- [Do this] Continue the news article about unmarked graves at former Canadian residential schools, beginning after its final sentence.

- [Reading passage]
%%
Recent disturbing revelations of hundreds of unmarked graves of Indigenous students at former Canadian residential schools have left some educators more committed than ever to ensure students across the board learn about the notorious schools and become more educated about First Nations culture.
Paul Ash, the regional executive director of the South Shore Regional Centre for Education (SSRCE), said the recent discoveries of the unmarked graves in B.C. and Saskatchewan “definitely hit us all hard. We want to say prayers go out directly to the families involved with that, and to the community.”
The estimated 215 unmarked graves of students found in Kamloops, B.C. less than a month ago, and a further estimated 751 unmarked graves reported earlier this week as having been found at the site of the former Marieval Indian Residential School near the Cowessess First Nation in southern Saskatchewan, has shocked Canadians of all backgrounds.
This is not a time to be silent, but a time to ask questions and learn, said Ash.
%%
- [Provided records]
%%
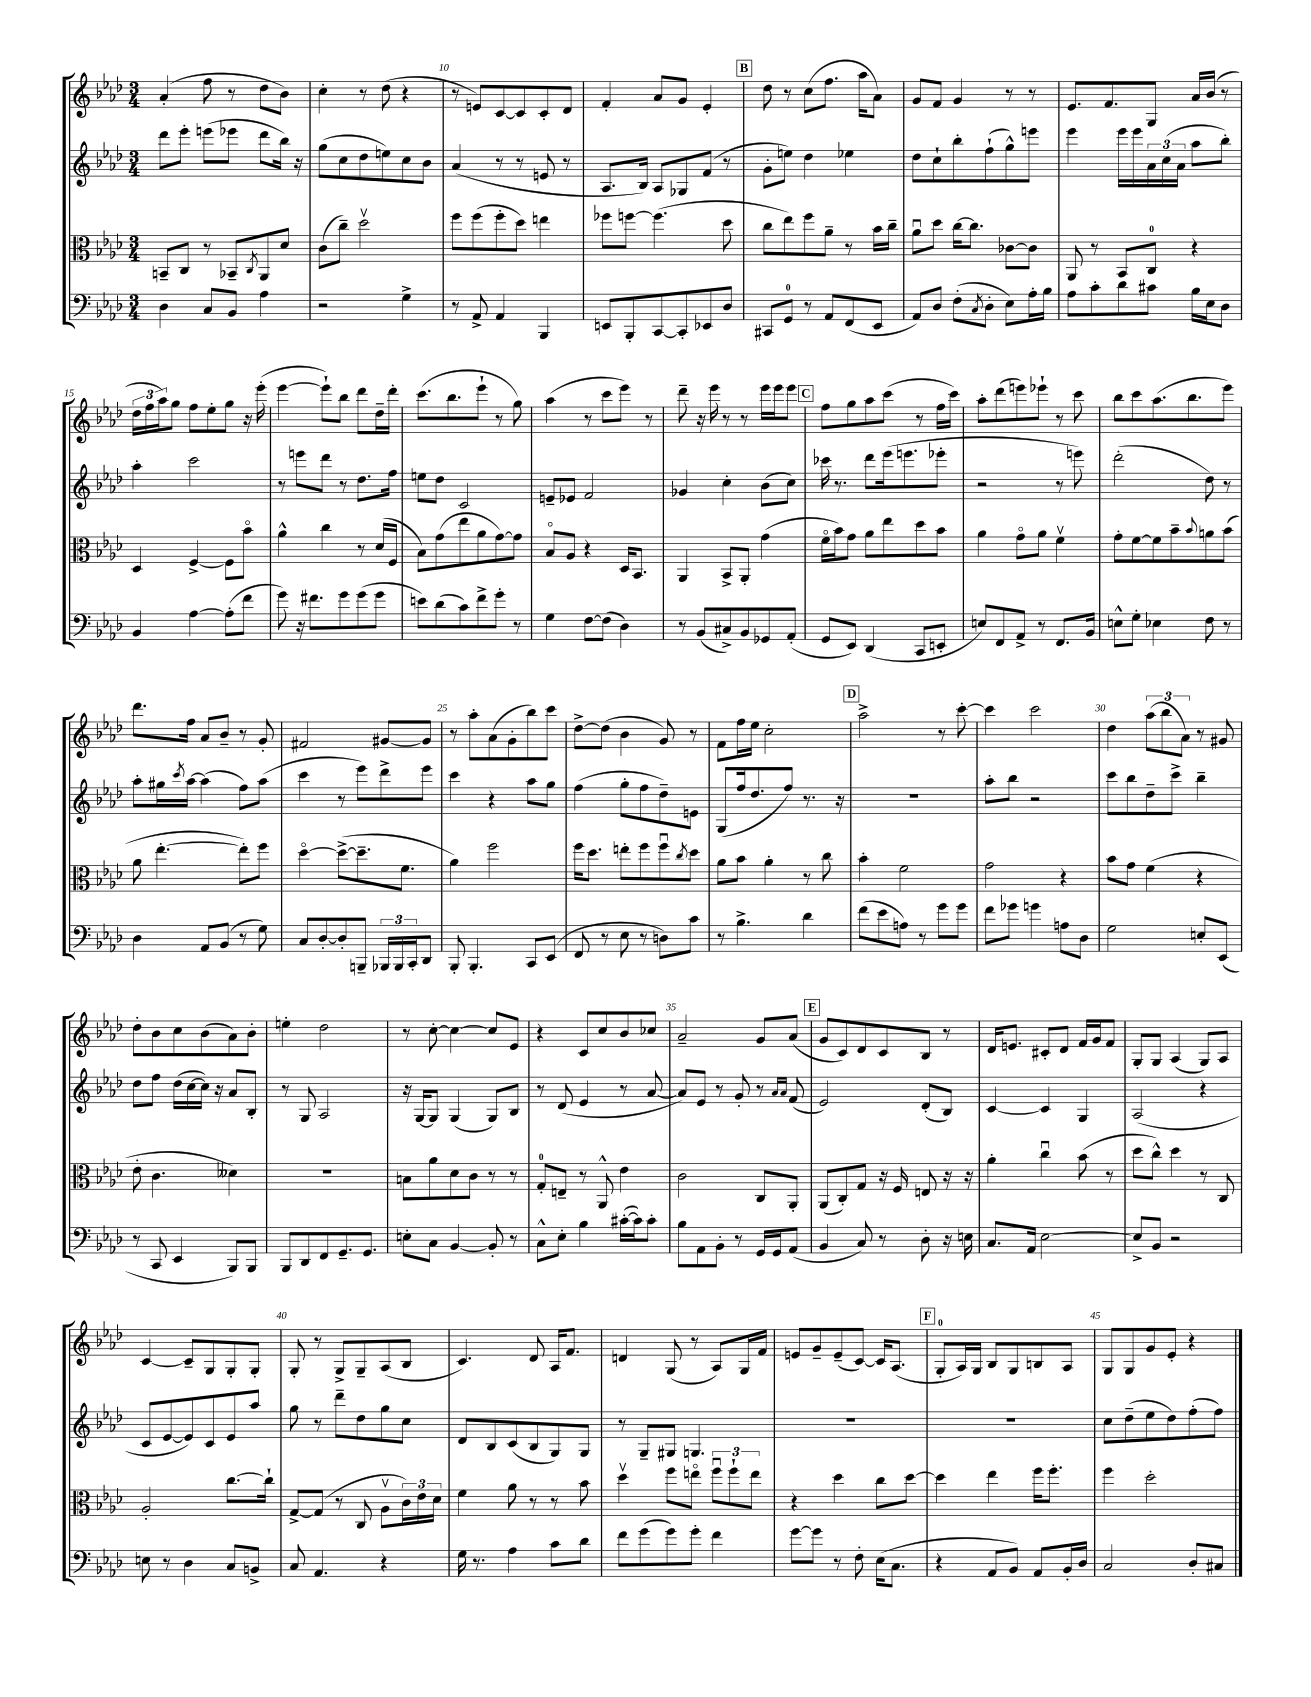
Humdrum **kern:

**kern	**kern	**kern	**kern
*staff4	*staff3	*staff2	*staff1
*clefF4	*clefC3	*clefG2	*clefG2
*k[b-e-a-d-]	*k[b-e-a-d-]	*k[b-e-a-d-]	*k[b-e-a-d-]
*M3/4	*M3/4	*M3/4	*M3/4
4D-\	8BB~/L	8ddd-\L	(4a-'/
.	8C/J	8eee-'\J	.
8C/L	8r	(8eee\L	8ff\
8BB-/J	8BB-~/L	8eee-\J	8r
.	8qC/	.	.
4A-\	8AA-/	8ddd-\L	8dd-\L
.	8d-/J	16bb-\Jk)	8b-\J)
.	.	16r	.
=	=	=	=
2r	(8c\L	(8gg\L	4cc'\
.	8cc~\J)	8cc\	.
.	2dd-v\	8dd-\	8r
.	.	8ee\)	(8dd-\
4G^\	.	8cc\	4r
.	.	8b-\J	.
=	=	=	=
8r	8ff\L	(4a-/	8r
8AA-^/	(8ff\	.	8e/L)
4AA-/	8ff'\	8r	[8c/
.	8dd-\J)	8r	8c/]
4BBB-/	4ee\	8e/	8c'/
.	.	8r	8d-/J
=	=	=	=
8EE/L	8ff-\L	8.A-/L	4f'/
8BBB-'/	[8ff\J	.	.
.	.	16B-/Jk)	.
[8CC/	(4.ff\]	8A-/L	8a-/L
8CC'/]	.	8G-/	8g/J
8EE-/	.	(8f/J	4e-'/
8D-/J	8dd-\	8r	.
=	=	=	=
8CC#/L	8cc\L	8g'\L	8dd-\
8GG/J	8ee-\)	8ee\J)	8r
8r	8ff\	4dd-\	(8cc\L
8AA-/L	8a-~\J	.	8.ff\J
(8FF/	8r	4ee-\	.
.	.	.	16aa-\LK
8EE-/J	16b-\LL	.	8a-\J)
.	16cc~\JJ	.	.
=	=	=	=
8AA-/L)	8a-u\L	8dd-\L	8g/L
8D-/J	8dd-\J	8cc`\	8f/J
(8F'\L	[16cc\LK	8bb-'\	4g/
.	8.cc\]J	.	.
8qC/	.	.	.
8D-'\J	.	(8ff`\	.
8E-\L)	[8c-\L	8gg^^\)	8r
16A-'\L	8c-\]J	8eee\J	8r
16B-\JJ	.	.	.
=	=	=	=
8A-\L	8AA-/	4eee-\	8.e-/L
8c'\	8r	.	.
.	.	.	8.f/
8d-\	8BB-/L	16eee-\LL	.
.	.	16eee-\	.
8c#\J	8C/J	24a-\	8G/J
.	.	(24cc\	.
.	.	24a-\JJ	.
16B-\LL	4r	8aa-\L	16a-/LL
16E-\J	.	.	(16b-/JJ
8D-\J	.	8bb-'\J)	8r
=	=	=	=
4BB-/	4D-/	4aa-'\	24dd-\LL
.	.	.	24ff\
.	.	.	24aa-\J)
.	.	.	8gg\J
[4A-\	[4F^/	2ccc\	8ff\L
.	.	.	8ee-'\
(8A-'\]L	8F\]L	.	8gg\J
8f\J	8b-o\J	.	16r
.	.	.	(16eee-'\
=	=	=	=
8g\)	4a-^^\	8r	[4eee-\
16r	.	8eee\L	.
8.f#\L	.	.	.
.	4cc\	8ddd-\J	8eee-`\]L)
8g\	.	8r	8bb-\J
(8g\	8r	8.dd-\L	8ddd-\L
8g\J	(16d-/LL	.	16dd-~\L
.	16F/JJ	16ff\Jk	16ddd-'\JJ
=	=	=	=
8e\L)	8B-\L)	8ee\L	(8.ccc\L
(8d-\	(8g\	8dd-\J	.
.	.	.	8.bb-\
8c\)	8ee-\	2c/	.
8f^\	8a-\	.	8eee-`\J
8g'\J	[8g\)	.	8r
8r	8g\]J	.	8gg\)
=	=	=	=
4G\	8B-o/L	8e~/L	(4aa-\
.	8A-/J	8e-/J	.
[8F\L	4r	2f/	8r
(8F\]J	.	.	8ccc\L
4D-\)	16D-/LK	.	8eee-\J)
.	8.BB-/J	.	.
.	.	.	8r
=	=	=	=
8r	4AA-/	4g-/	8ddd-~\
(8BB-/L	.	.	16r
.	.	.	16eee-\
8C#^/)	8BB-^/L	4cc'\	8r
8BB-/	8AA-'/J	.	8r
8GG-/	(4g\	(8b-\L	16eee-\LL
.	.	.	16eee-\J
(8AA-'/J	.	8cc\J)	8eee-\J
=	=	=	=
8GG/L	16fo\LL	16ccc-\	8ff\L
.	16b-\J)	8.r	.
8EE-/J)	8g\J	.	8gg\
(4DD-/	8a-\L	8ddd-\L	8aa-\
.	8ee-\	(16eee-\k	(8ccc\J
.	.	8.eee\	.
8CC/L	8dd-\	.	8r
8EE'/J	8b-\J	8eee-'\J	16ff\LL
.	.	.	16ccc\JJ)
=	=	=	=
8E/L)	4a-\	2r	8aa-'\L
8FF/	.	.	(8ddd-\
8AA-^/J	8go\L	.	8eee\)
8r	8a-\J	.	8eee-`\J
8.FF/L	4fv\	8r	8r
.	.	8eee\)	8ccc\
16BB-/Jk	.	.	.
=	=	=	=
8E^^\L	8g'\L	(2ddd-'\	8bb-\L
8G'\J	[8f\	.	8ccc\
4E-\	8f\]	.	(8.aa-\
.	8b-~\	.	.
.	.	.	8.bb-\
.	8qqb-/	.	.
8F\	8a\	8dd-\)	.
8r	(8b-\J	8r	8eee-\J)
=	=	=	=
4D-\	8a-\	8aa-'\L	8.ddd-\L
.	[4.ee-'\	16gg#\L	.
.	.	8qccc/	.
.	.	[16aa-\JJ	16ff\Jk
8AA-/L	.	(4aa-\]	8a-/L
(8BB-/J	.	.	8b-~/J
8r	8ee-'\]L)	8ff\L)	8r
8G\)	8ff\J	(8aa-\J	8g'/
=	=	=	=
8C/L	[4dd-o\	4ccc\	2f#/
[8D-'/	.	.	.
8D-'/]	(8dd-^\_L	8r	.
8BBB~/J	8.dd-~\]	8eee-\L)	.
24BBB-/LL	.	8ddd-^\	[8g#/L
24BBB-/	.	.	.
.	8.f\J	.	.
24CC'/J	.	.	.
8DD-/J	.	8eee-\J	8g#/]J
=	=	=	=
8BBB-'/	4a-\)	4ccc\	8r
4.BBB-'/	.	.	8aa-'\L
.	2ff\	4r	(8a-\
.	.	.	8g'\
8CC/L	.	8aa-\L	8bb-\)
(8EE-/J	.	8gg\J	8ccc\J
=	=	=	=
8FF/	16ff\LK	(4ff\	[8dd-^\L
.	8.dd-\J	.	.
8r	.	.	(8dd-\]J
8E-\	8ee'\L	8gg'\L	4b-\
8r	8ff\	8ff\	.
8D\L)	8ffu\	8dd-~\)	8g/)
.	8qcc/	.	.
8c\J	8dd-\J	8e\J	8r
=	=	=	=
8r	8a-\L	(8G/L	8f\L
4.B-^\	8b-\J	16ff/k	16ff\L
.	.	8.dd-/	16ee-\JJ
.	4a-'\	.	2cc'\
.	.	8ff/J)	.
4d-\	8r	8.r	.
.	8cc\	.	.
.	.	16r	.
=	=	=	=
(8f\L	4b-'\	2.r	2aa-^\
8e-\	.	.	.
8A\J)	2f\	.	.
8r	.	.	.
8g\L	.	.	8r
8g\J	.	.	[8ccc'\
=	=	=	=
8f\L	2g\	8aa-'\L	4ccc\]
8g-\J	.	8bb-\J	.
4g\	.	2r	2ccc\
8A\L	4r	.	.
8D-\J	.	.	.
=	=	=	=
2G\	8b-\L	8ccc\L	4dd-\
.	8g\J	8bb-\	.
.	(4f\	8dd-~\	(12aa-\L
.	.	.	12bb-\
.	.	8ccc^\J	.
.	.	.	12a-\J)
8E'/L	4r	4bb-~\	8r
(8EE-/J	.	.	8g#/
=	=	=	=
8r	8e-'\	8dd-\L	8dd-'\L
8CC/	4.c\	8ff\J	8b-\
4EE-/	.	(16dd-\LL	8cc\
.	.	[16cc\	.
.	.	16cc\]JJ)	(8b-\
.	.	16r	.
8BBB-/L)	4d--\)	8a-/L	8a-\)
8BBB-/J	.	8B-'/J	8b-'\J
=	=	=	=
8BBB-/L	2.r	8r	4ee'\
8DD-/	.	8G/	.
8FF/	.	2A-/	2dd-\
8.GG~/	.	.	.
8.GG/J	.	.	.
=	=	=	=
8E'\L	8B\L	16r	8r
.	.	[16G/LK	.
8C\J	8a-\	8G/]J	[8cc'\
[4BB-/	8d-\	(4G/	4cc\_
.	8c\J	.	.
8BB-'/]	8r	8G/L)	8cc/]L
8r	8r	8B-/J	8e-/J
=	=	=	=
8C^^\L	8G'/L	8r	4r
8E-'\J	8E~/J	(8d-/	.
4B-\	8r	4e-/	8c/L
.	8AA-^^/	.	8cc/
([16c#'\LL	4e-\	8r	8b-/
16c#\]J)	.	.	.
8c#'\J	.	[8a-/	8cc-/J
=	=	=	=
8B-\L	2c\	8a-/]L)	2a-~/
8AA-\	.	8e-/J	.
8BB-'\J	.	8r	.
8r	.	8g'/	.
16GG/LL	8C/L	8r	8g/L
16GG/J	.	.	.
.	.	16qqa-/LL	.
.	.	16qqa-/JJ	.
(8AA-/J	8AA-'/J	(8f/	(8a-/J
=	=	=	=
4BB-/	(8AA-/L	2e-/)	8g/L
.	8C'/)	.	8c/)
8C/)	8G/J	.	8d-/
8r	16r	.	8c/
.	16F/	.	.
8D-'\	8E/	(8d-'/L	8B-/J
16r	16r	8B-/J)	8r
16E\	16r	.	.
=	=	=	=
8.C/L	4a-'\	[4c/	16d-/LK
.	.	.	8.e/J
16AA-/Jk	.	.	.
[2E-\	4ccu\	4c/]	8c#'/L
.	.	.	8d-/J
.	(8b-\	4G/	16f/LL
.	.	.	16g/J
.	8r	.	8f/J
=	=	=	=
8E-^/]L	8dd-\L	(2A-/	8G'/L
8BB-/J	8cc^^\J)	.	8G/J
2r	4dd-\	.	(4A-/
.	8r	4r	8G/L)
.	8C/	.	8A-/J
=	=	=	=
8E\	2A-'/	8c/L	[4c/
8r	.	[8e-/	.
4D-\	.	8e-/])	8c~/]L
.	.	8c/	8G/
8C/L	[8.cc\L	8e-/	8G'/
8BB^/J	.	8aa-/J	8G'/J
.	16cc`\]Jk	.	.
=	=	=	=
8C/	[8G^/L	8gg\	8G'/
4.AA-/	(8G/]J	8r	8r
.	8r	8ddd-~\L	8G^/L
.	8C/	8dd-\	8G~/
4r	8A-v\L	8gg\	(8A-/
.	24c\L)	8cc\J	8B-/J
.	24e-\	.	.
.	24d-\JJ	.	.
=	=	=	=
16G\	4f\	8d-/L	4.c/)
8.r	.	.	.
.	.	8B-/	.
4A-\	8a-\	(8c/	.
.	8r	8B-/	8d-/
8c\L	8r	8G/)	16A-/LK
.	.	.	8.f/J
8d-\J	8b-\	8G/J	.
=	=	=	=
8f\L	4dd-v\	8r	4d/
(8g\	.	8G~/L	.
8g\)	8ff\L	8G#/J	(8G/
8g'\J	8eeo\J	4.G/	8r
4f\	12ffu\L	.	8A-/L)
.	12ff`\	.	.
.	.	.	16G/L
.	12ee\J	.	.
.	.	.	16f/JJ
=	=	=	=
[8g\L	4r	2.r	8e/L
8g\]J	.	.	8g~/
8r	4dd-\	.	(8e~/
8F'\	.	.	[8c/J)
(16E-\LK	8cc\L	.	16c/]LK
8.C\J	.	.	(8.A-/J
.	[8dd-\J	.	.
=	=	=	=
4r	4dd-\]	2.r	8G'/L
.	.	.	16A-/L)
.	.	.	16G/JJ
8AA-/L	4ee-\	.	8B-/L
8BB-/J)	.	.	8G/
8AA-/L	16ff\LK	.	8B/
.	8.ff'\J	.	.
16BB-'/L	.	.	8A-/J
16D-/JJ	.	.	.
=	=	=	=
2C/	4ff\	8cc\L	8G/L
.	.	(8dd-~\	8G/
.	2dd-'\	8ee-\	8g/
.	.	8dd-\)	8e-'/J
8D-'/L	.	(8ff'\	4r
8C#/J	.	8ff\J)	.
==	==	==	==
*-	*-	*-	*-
%%
- [Result for this exercise]
“In times of grief and sadness, there’s an opportunity for us as an educational system to make sure we’re using these teachable moments to encourage conversations in our classrooms,” Ash commented in a phone interview.
“It creates learning opportunities for us, and speaks to the importance of following through on the commitments we have made,” he said.
Meanwhile, Nova Scotia’s school curriculum has been evolving to include more education about First Nations culture.
Students are engaging in conversations about the province’s Mi’kmaq and their culture. On a broader scale, they’re being educated on treaties and the residential schools and have stepped up to take part in activities such as Orange Shirt Day, aimed to show support for residential school survivors, and projects related to Missing and Murdered Indigenous Women concerns.
First Nations staff and students are a big part of the school community. Members of the Wildcat Reserve In Queens County work hand-in-hand with educators and students on various projects, according to Ash.
“I am extremely impressed with the First Nations community on the South Shore. They have been very open to working with us and working with our schools,” he commented. “I also think our students are absolutely fantastic in terms of demanding better from us as a larger society with the conversations they are having.”
The SSRCE has taken a “multi-layered” approach to education around First Nations culture, and learning opportunities are included at all grade levels, Ash explained.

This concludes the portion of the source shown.